Fig. 6

a Effect of autophagy inhibitors (40 nM baf-A1, 10 mM, 3-methyladenine (3-MA) and 75 μM chloroquine (CQ)) on death of K562 cells treated with 30 µM of TMQ0153 assessed by nuclear morphology analysis after 8 h of treatment. b-e K562 cells were transfected with specific small interfering (si)RNAs against beclin 1 [(SiBCN-1), 5 nM SiBCN-1_1 and 10 nM SiBCN-1_2] for 24 h. b Upper panel: effect of siRNA on beclin 1 protein expression level. After quantification of the bands, beclin 1 levels were normalized to β-actin. Lower panel: transfected cells were treated with 30 μM of TMQ0153 and a nuclear morphology analysis was carried out after 8 h of treatment. c-e Effect of siRNA on TMQ0153-induced autophagy quantified by flow cytometry after Cyto-ID staining (c); on caspase-3/7 activity (d), and PARP-1 cleavage using C2-10 antibody (e).
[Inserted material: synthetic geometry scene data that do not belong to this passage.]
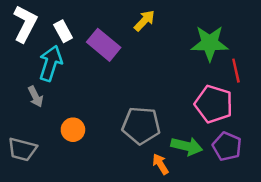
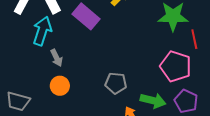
gray arrow: (36, 97) -> (57, 58), moved
gray pentagon: (141, 125) -> (116, 83), size x0.7

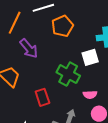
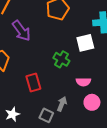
green cross: (68, 74) -> (61, 59), size x0.7

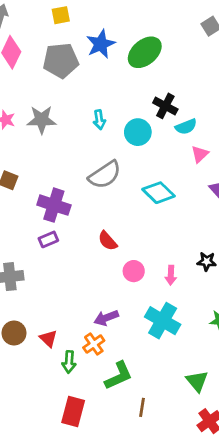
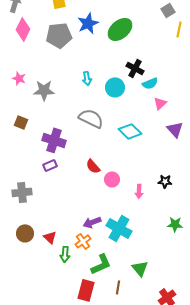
gray star: (42, 120) -> (44, 90), moved
gray semicircle: (105, 175) -> (91, 118), turned -120
pink circle: (134, 271) -> (112, 179), moved
cyan cross: (163, 321) -> (119, 228), moved
green triangle: (197, 381) -> (140, 268), moved
red rectangle: (73, 411) -> (86, 290), moved

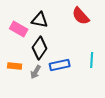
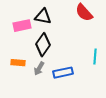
pink rectangle: (19, 29) -> (22, 26), turned -42
blue rectangle: (60, 65) -> (63, 73), moved

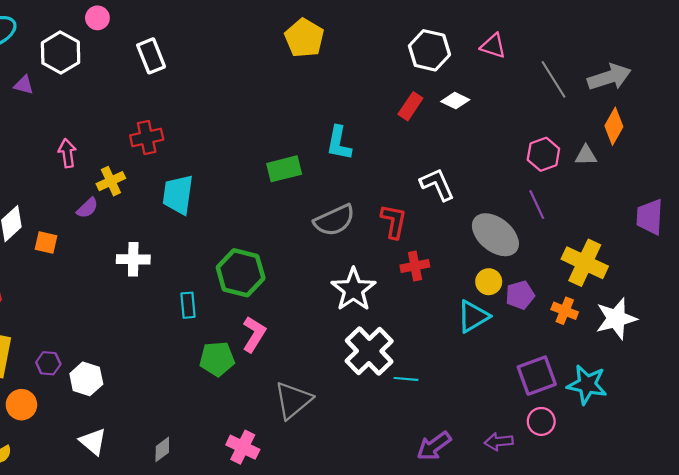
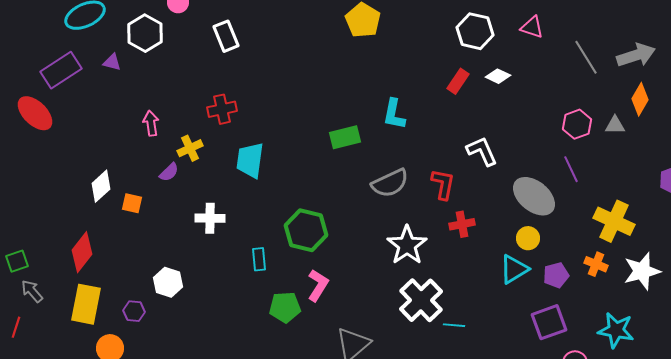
purple pentagon: (520, 295) -> (556, 275), moved
purple square: (537, 376) -> (549, 322), moved
white hexagon: (86, 379) -> (168, 282), moved

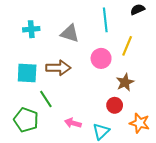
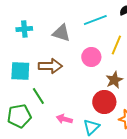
cyan line: (105, 20) -> (95, 20), turned 75
red circle: (115, 105) -> (104, 102), size x1.5
green pentagon: (26, 120) -> (19, 116), turned -30

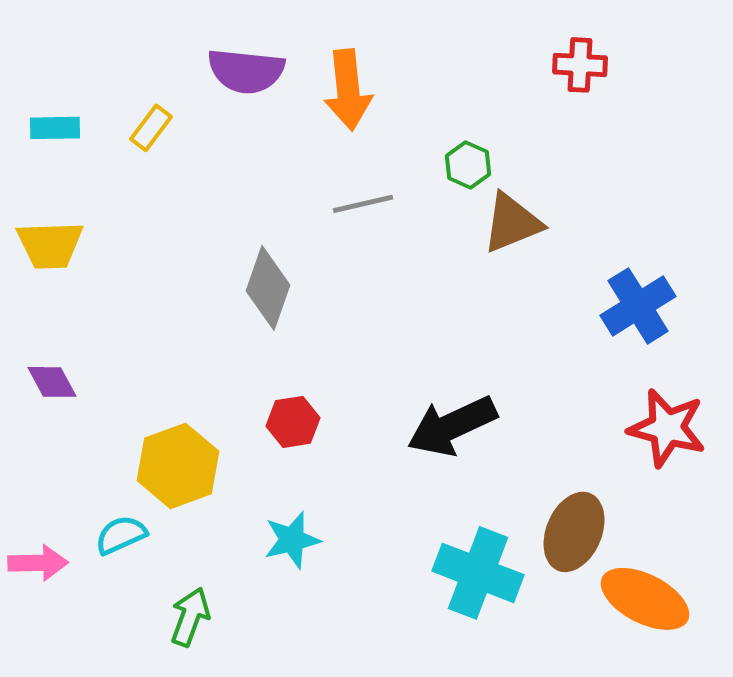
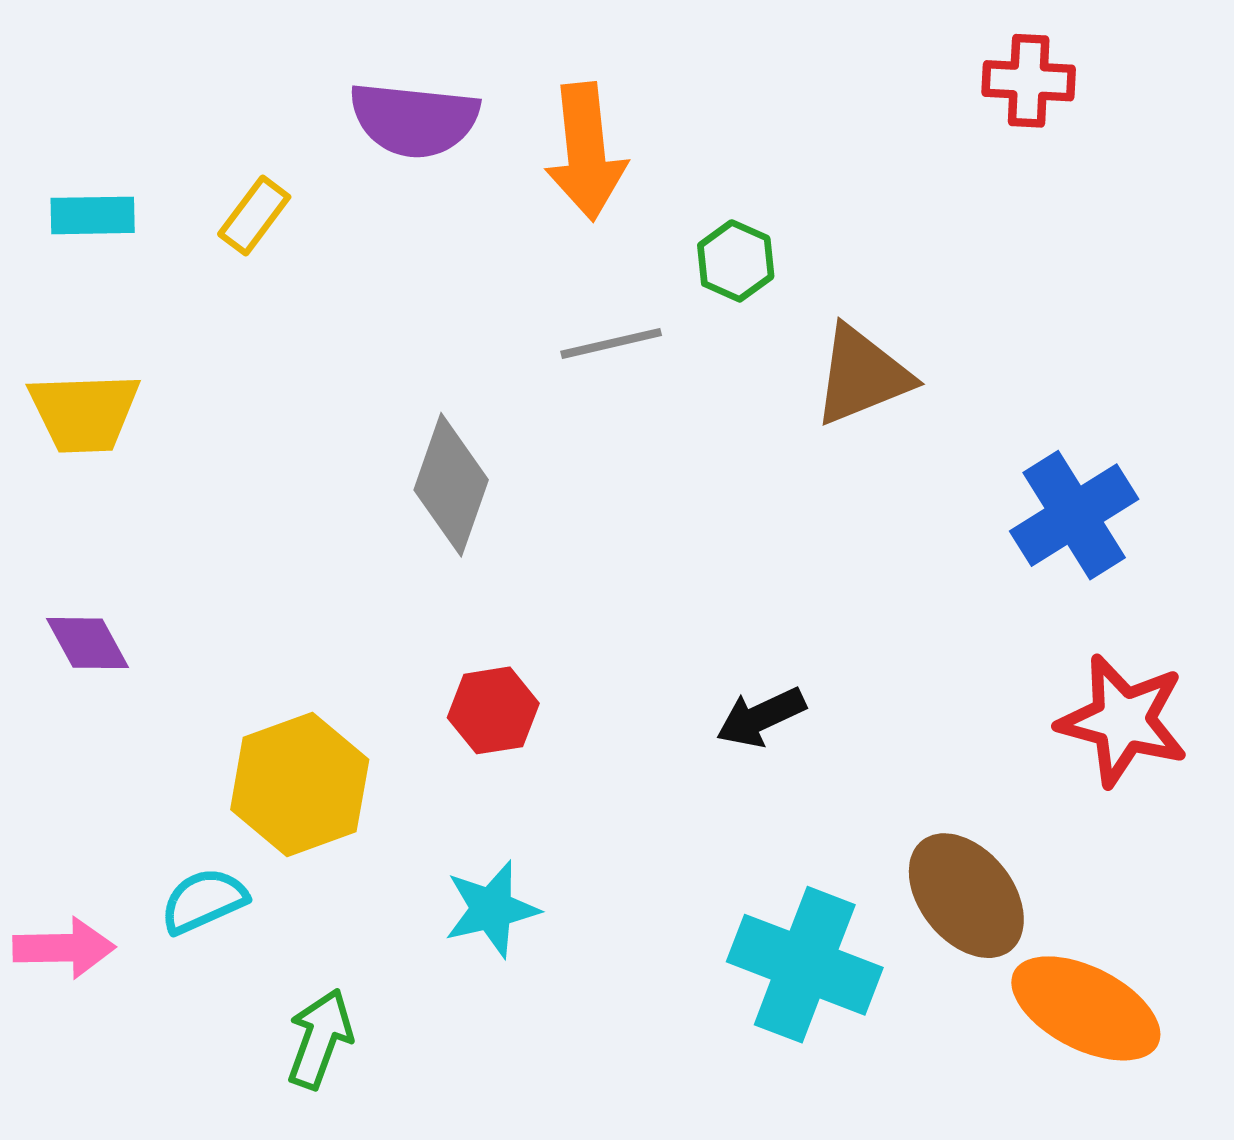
red cross: (580, 65) -> (1029, 81), moved
green hexagon: (468, 165) -> (736, 261), moved
black arrow: (452, 426) -> (761, 717), size x0.6
brown ellipse: (574, 532) -> (966, 896), turned -62

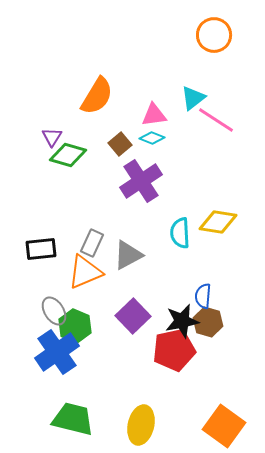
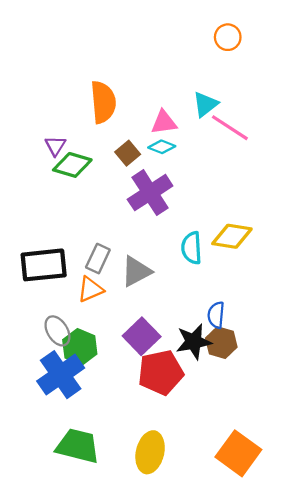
orange circle: (214, 35) -> (228, 37), size x0.7
orange semicircle: (97, 96) -> (103, 102), turned -36
black rectangle: (41, 249) -> (44, 265), size x1.4
orange triangle: (85, 272) -> (90, 289), size x0.7
red pentagon: (174, 350) -> (161, 372), moved

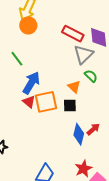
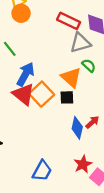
gray triangle: (83, 54) -> (80, 43), turned 30
orange triangle: (74, 87) -> (71, 77), size x1.5
red triangle: (29, 102) -> (23, 94), size x1.6
orange square: (46, 102) -> (42, 94), turned -30

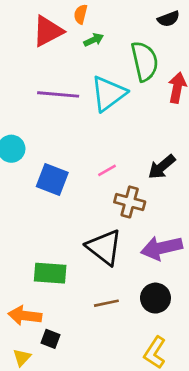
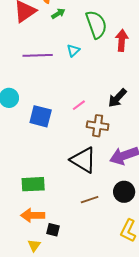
cyan triangle: (108, 94) -> (73, 50), size x0.5
green rectangle: (50, 273) -> (33, 184), moved

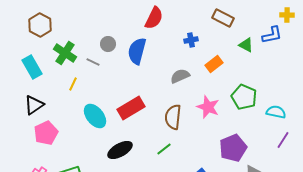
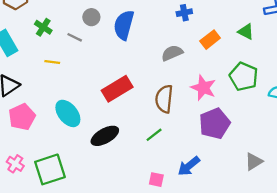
green triangle: (246, 45) -> (246, 32), moved
green cross: (65, 53) -> (43, 27), size x0.7
yellow line: (73, 84) -> (52, 62), turned 72
cyan ellipse: (95, 116) -> (68, 113), moved
purple pentagon: (233, 148) -> (215, 124), moved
Etoposide (Eto; 100 µM, 24 h) and EtOH (10 %, 2 h) were used as positive controls for apoptotic and necrotic PARP-1 cleavage (upper panel) and the corresponding densitometric analysis of necrotic cleavage (lower panel) is visualized. In western blot analyses, β-actin was used as a loading control. All pictures are representative of three independent experiments and data represent mean (±S.D.) of three independent experiments Statistical significance was assessed as *p < 0.05, **p < 0.01, ***p < 0.001 for the indicated comparisons. Two-way ANOVA (nuclear morphology analysis); post hoc; Sidak’s test. One-way ANOVA (Cyto-ID assay); post hoc; Dunnett’s test. One-way ANOVA (caspase 3/7 assay); post hoc; Tukey’s test. One-way ANOVA (western blot quantification); post hoc; Dunnett’s test.